For any developer working with APIs, and that’s nearly all of us, Postman is less of a convenience and more of a necessity.
Quick Fix Tip:
The problem: You accidentally committed sensitive files like .env or credentials to Git. Even if you delete the file and recommit, it’s still in your history.
The fix:
git filter-branch --force --index-filter \
"git rm --cached --ignore-unmatch .env" \
--prune-empty --tag-name-filter cat -- --allThis command rewrites your history to remove the file. But remember: once a secret has leaked, it’s no longer safe. You should rotate your keys immediately.
Lesson: Always double-check your .gitignore file. It’s your first line of defense against these bugs.
IDE Spotlight: REST Client for VS Code
Debugging APIs often means switching between your editor and an external tool like Postman or curl. But what if you could test API endpoints directly from your IDE?
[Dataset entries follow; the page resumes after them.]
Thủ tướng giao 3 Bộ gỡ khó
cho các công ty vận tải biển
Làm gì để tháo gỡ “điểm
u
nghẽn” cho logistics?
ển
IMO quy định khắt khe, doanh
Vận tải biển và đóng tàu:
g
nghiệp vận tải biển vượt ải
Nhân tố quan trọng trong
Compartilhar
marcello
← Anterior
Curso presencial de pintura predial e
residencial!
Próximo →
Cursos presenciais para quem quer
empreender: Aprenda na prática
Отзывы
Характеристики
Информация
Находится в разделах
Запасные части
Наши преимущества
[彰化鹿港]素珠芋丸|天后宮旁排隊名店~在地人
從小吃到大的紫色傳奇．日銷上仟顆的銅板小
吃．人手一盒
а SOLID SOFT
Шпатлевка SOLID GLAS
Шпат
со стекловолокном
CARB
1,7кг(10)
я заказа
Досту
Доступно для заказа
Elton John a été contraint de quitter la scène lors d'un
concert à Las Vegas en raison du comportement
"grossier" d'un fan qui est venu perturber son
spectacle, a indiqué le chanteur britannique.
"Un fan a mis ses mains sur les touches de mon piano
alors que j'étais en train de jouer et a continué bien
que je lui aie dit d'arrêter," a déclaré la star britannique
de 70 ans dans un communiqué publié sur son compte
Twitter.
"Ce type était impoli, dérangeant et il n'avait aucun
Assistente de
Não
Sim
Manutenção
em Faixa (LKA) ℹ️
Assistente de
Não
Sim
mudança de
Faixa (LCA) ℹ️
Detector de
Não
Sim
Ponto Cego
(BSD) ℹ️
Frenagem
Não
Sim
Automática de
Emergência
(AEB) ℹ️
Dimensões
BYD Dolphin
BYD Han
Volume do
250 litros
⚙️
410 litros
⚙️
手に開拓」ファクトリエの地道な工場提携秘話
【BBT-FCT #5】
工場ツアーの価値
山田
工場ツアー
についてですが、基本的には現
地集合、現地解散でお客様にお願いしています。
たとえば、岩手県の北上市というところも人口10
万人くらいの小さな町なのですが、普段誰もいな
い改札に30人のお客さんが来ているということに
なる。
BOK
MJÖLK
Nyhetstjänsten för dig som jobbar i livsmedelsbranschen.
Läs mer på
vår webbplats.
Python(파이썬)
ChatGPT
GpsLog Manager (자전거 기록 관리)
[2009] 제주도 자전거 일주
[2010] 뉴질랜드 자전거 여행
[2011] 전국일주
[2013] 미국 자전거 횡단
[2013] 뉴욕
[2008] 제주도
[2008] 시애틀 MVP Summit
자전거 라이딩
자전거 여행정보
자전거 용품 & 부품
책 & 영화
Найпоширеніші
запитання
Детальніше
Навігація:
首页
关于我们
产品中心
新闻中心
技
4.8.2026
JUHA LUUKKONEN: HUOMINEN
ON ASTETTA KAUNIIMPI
That’s what the REST Client extension for VS Code provides.
How It Works:
Create a
.httpor.restfile in your project.Write requests in plain text:
GET https://api.example.com/users
Authorization: Bearer {{token}}Hover over the request and click “Send Request.” The response appears inline in VS Code.
Why It’s Great:
You never have to leave your editor. You can keep your requests version-controlled with your code, and share them with teammates. It’s lightweight, simple, and perfect for quick debugging sessions.
Dev Tool Box
JSONLint
Malformed JSON can cause frustrating errors in APIs and config files. JSONLint validates and formats JSON instantly. Paste your JSON in, and it tells you exactly where the error is. A lifesaver when debugging a 500 response caused by a missing comma..
GitIgnore.io
Tired of hand-writing .gitignore files? GitIgnore.io generates them for nearly any framework, language, or IDE. From Laravel to React Native, it has you covered. Save yourself from committing unnecessary files before they ever make it into your repo.
Did You Know? In 1999, NASA lost the Mars Climate Orbiter because of a software bug caused by unit mismatch. One team used metric units, while another used imperial. The result: the spacecraft drifted off course and burned up in the Martian atmosphere.
The cost of this bug? $125 million.
It stands as one of the most famous cautionary tales in software history, and a reminder that even small assumptions can have catastrophic consequences.